Il 27 gennaio 1945 le truppe dell’Armata Rossa, dopo aver liberato i campi di sterminio di Chelmno e di Bełżec, aprirono i cancelli di Auschwitz, il più grande campo di concentramento costruito dai nazisti durante la Seconda Guerra Mondiale, costringendo chi aveva taciuto a prendersi le proprie responsabilità e posizionando un segnalibro della memoria tra le pagine dell’umanità.
A settantadue anni di distanza, questa giornata richiama oggi più che mai il bisogno di una riflessione, individuale e collettiva, più profonda e consapevole. Non per dare un senso alle solite promesse retoriche di un futuro migliore, ripetute con lo stesso tono di voce, che tentano di trovare un escamotage per sfuggire all’oblio: esso non è il peggior nemico della memoria. Si tratta, invece, di eludere minacce più attuali come la strumentalizzazione, la superficialità e la banalizzazione.

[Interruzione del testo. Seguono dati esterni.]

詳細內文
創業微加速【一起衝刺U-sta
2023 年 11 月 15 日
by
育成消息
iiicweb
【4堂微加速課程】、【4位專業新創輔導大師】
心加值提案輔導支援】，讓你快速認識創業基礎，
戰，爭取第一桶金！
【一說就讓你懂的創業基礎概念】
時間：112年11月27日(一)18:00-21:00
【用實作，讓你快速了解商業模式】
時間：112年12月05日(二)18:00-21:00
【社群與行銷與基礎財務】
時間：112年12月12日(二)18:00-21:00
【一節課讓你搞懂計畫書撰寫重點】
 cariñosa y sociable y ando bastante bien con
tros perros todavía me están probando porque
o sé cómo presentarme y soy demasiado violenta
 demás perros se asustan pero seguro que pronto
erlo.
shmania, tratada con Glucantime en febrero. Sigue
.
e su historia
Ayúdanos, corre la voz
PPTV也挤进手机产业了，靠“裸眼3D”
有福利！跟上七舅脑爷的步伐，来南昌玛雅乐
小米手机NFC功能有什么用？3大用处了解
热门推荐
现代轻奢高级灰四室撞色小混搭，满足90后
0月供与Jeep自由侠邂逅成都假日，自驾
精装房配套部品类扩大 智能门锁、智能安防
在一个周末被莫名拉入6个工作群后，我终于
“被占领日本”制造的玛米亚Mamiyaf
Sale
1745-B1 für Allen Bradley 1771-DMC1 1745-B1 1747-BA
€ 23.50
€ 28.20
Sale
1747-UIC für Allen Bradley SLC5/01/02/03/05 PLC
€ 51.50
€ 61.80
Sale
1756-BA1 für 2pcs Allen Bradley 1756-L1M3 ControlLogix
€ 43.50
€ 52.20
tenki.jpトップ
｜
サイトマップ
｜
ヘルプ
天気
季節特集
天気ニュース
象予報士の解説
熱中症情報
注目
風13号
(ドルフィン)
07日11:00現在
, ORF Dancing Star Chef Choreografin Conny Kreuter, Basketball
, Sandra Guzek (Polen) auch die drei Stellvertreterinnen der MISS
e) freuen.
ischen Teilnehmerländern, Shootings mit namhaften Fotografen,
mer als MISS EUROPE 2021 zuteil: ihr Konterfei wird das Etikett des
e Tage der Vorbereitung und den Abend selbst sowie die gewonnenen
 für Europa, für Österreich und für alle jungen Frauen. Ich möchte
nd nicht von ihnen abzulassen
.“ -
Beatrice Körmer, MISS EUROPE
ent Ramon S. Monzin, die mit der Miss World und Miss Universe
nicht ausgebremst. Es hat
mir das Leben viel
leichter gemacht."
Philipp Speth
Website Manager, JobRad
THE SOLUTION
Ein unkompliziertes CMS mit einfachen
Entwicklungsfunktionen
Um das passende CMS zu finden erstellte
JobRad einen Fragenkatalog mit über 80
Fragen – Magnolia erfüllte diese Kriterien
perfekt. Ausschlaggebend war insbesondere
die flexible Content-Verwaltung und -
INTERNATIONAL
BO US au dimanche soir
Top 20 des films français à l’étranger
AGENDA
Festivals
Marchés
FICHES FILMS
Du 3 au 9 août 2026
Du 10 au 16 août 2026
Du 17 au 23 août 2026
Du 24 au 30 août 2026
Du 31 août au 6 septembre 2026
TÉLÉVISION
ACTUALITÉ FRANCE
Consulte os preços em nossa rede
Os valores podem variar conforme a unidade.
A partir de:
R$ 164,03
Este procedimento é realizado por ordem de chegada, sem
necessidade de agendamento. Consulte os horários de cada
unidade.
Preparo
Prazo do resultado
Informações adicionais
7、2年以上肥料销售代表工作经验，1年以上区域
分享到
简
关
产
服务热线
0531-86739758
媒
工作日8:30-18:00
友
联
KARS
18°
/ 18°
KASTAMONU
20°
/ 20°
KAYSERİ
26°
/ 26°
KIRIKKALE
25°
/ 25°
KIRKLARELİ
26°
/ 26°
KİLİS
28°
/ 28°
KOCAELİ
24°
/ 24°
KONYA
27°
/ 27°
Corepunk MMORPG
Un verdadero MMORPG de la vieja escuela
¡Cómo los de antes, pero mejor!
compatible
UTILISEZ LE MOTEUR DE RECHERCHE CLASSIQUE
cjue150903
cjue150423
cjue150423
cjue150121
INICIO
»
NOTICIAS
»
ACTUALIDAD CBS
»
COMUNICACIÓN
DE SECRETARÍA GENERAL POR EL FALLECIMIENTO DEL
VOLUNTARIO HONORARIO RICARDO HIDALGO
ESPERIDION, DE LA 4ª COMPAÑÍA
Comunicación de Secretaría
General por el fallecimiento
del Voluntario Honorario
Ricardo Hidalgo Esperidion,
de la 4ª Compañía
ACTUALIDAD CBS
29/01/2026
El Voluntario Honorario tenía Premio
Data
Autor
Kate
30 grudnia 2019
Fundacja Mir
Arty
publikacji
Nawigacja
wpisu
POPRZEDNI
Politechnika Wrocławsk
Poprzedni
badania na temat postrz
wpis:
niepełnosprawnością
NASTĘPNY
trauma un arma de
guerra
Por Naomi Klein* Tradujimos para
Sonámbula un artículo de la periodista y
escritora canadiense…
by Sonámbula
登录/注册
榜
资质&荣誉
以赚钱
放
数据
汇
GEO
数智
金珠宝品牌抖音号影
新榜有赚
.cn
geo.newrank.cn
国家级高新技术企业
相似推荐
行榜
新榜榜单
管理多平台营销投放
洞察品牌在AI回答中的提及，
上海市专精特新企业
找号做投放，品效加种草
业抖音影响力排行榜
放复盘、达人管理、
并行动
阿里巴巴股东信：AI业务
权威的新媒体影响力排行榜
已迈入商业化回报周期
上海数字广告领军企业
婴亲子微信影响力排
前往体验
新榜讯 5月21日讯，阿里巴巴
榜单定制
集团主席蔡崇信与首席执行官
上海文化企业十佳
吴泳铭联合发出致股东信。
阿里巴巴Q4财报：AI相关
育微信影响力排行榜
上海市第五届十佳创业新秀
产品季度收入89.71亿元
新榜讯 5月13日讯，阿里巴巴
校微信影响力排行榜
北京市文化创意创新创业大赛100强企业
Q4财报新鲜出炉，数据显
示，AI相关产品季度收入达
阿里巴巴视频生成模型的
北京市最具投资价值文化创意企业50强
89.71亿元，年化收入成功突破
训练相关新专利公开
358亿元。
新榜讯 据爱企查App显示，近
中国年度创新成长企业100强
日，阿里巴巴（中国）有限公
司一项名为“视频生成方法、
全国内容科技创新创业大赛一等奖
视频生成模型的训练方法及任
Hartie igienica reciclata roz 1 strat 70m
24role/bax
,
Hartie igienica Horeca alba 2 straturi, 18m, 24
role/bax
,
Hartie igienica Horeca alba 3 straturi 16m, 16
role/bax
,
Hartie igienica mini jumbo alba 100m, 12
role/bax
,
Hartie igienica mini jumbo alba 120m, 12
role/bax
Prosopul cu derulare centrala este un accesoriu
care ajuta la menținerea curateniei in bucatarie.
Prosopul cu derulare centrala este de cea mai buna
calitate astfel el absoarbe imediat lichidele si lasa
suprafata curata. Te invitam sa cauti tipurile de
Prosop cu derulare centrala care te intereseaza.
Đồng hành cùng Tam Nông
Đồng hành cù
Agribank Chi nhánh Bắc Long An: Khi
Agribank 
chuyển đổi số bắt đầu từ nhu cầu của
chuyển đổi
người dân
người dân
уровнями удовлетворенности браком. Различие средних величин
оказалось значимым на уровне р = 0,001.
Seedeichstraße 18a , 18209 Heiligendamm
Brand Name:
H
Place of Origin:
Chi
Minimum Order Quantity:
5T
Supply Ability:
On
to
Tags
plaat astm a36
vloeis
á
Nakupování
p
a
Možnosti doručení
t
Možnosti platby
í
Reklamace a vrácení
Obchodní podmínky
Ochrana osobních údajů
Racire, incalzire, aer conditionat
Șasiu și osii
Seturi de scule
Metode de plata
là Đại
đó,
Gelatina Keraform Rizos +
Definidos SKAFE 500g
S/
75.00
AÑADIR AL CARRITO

Ignorare quanti rom, dissidenti politici e religiosi, omosessuali e diversamente abili abbiano condiviso l’atroce morte di sei milioni di ebrei è indubbiamente impossibile. Ma rimanere indifferenti di fronte alle discriminazioni e violenze che subdolamente si consumano ancora oggi, sotto i nostri occhi, è decisamente disumano: i linguaggi e le parole si logorano facilmente quando la nostra prigionia psicologica e la nostra mancanza di coraggio inibiscono la nostra capacità di individuare le riproposizioni presenti delle stesse violenze passate che ci portano oggi a ricordare “affinché simili eventi non possano mai più accadere“.
E allora, che senso ha parlare di Shoah se l’opinione pubblica assorbe con un’indifferenza disarmante avvenimenti come l’occupazione, la colonizzazione e la pulizia etnica messe in atto da Israele (e finanziate dagli Stati Uniti d’America) in Palestina? Che peso effettivo diamo alle promesse future e alle parole ripetutamente recitate se giustifichiamo la vergogna indelebile sulla comunità internazionale come i massacri nei campi profughi di Sabra e Shatila?
Ed ancora: che senso ha commuoversi davanti a film come “Schindler’s List” e “La vita è bella” se un migrante annega nel Canal Grande a Venezia mentre i turisti ed i passanti assistono al suo suicidio, filmandolo dal Ponte degli Scalzi e gridando “Africa”? Quanto profonda e vera è la nostra memoria se, di fronte alle condizioni dei 7000 migranti provenienti da Afghanistan, Pakistan e Siria bloccati al confine ungherese al nord della Serbia con -22°, continuiamo ad incitare la costruzione di muri e di barriere anti-immigrazione soggiogati dalle parole di chi trasforma sottili discriminazioni in violenze sterminatrici?
Di cosa parliamo quando citiamo Anna Frank? Cosa rimane nell’intimo a ciascuno di noi oltre alla solita poesia imparata a memoria tra i banchi di scuola, i film trasmessi alla televisione e le promesse retoriche ripetute meccanicamente? Ricordare il passato senza riflettere sul presente rappresenta un’immersione collettiva della coscienza nell’ipocrisia: la memoria si trasforma in finzione, e noi chiudiamo gli occhi di fronte alla banalità del male.